1
votes

I'm rather new to Google Apps Scripts and I wonder what the difference is between setting an active range and setting an active selection. As far as I understand, while I can set either the active range or the active selection in a sheet, I can get the active range only, but not the active selection. There is also a Range class with specific methods to operate on ranges, but no Selection class.

I have used both set methods,

var ss = SpreadsheetApp.getActiveSpreadsheet();
var sheet = ss.getActiveSheet();
sheet.setActiveRange(sheet.getRange("B5:H20"));

versus

sheet.setActiveSelection(sheet.getRange("B5:H20"));

but can see no difference in the web UI or the behavior.

The Google Apps Scripts documentation for the Sheets class says:

setActiveRange(Range)

Sets the active range for the active sheet.

Reference

setActiveSelection(Range)

Sets the active selection region for this sheet.

Reference

But I cannot find any information whether to use the one or the other, or which effect they have for the code or the users.

2

2 Answers

2
votes

Maybe this isn't the most helpful answer, but there may be a historical difference between the two methods that was removed. To further complicate things, there's also [range].activate()--what seems like just another way to accomplish the same thing. Hopefully that'll tide you over until someone more knowledgeable about the history of GAS comes along.

EDIT: By the way, I tested all three methods, and I can't discern any functional difference.

1
votes

This is an old post, but I had the same question so I thought I'd share the one difference I noticed (because it really confused me briefly when I was using setActiveRange() and setActiveSelection() interchangeably).

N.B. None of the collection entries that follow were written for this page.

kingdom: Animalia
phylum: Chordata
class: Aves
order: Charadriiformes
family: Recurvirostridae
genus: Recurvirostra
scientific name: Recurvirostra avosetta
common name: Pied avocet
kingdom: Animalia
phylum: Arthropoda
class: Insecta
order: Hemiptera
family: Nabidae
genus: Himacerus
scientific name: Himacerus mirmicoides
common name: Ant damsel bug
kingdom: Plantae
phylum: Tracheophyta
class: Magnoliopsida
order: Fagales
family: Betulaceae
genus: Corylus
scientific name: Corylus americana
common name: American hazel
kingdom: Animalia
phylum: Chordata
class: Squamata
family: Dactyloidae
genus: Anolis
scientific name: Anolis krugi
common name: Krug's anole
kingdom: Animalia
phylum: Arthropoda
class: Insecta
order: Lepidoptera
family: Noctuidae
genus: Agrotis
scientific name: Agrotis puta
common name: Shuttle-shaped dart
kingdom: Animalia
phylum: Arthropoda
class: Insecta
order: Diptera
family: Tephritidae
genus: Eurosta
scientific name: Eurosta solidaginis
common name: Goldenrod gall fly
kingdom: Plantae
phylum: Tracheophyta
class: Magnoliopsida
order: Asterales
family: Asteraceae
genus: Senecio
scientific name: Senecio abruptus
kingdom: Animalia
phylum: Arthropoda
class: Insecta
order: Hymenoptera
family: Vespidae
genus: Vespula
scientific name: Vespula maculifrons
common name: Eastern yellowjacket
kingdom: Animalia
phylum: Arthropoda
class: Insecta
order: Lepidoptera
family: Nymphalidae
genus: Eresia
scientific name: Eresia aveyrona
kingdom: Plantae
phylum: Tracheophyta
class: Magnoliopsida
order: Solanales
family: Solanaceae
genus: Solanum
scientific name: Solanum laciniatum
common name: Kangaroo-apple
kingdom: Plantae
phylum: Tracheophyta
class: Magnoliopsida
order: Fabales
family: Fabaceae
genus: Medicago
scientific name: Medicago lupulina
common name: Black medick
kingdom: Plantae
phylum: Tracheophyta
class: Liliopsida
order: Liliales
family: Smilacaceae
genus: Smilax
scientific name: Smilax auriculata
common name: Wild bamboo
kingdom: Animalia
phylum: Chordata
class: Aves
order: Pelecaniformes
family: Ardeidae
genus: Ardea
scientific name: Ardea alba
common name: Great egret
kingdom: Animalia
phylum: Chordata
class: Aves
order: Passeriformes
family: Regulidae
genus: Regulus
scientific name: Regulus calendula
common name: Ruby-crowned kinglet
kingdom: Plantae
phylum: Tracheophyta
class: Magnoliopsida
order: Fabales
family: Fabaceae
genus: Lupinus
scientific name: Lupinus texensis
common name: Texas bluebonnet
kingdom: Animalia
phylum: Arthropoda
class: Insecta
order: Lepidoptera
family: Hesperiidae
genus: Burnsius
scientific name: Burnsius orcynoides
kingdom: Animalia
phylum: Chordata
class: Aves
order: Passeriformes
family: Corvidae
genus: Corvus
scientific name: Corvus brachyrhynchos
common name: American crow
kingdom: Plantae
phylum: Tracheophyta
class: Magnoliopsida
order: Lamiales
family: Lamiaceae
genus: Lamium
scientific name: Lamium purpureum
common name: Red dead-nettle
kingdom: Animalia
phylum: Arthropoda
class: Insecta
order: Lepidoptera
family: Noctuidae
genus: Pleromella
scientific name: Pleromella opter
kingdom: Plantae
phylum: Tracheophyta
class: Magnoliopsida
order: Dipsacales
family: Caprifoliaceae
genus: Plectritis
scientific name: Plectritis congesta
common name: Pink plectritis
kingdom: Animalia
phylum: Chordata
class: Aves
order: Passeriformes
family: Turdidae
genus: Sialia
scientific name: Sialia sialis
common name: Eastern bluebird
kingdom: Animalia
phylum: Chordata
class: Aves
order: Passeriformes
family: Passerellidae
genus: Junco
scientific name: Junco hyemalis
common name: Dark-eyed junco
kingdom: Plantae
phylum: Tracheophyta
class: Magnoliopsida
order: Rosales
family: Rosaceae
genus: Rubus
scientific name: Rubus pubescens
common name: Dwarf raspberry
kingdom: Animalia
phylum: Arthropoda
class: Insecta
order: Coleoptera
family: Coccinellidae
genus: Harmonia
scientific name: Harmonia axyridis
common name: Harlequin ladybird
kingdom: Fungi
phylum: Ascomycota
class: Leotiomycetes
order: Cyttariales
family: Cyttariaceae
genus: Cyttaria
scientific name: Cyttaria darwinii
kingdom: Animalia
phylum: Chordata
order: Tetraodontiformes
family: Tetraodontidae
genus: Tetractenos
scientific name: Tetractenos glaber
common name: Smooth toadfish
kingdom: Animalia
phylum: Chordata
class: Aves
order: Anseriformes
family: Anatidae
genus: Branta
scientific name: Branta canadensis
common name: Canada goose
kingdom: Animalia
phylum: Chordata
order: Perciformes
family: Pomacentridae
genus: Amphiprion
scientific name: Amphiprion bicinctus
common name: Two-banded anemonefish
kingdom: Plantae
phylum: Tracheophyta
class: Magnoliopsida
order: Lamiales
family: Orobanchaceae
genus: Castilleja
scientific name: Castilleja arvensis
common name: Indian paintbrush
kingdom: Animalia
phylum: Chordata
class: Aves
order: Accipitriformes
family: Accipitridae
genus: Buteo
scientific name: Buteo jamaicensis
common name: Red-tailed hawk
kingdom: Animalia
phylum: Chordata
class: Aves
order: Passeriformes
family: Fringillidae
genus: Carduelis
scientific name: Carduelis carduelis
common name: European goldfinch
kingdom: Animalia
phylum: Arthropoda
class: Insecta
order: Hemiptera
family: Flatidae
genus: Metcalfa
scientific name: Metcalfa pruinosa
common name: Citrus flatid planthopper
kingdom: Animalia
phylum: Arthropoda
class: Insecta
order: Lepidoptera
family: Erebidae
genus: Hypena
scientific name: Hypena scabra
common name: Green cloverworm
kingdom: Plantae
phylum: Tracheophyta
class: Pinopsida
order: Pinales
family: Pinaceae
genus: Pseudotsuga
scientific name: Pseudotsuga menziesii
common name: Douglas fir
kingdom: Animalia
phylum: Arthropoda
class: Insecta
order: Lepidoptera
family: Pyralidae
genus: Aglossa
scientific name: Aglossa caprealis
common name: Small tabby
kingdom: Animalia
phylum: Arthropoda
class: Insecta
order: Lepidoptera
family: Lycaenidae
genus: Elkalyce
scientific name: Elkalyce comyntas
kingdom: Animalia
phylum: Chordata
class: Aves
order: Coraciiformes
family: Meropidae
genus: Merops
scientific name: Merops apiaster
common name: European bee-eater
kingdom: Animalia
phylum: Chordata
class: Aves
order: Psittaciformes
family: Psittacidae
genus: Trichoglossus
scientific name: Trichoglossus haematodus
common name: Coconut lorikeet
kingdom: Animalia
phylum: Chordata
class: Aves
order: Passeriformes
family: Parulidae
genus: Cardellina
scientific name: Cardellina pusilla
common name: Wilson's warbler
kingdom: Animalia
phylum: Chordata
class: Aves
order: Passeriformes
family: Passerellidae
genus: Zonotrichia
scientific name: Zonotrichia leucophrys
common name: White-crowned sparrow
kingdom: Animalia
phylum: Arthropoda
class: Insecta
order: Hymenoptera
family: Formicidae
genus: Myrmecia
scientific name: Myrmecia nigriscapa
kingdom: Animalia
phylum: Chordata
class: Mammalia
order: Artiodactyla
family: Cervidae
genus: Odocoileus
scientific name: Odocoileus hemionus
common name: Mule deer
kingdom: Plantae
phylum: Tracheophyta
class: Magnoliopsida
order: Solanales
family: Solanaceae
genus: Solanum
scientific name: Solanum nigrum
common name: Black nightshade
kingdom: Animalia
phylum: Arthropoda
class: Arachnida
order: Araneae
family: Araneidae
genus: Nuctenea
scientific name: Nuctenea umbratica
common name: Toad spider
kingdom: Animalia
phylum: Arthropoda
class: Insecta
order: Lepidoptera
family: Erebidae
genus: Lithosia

setActiveRange() takes only a range for input, while setActiveSelection() can take a range or an A1 notation string.

So if you want to set the cells in range A1:D4 to be active, with setActiveSelection you could write:

var ss = SpreadsheetApp.getActiveSpreadsheet();
var sheet = ss.getSheets()[0];

sheet.setActiveSelection("A1:D4");

OR

var ss = SpreadsheetApp.getActiveSpreadsheet();
var sheet = ss.getSheets()[0];

var range = sheet.getRange("A1:D4");
sheet.setActiveSelection(range);

While with setActiveRange you would have to write that extra line in the second example:

var ss = SpreadsheetApp.getActiveSpreadsheet();
var sheet = ss.getSheets()[0];

var range = sheet.getRange("A1:D4");
sheet.setActiveRange(range);

(code from https://developers.google.com/apps-script/reference/spreadsheet/spreadsheet#setactiveselectionrange)

That's probably why they keep setActiveSelection around, as it simplifies things (by 1 line) under some circumstances.